- Exercise prompt -
Without the images, output each record below as it stands.

(Collected data)
◇ ◇ ◇ ◇

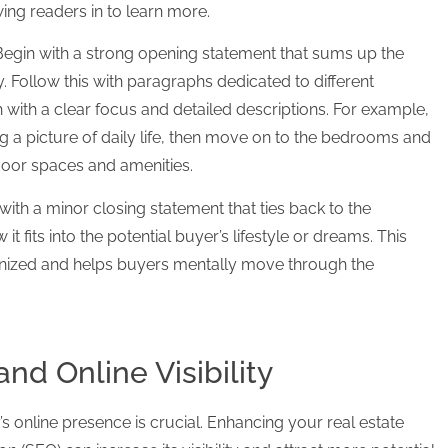
ing readers in to learn more.
 Begin with a strong opening statement that sums up the
. Follow this with paragraphs dedicated to different
 with a clear focus and detailed descriptions. For example,
ting a picture of daily life, then move on to the bedrooms and
oor spaces and amenities.
ith a minor closing statement that ties back to the
fits into the potential buyer’s lifestyle or dreams. This
nized and helps buyers mentally move through the
nd Online Visibility
y’s online presence is crucial. Enhancing your real estate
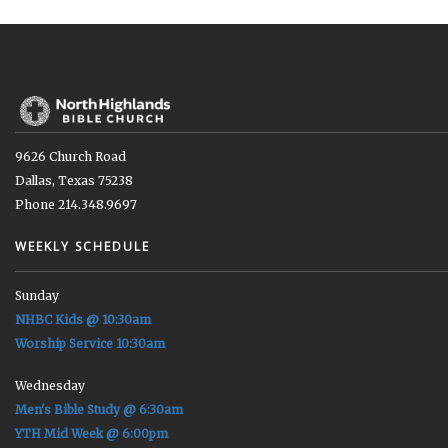
9626 Church Road
Dallas, Texas 75238
Phone 214.348.9697
WEEKLY SCHEDULE
Sunday
NHBC Kids @ 10:30am
Worship Service 10:30am
Wednesday
Men's Bible Study @ 6:30am
YTH Mid Week @ 6:00pm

◇ ◇ ◇ ◇

- Written response -
ing readers in to learn more.
 Begin with a strong opening statement that sums up the
. Follow this with paragraphs dedicated to different
 with a clear focus and detailed descriptions. For example,
ting a picture of daily life, then move on to the bedrooms and
oor spaces and amenities.
ith a minor closing statement that ties back to the
fits into the potential buyer’s lifestyle or dreams. This
nized and helps buyers mentally move through the
nd Online Visibility
y’s online presence is crucial. Enhancing your real estate
9626 Church Road
Dallas, Texas 75238
Phone 214.348.9697
WEEKLY SCHEDULE
Sunday
NHBC Kids @ 10:30am
Worship Service 10:30am
Wednesday
Men's Bible Study @ 6:30am
YTH Mid Week @ 6:00pm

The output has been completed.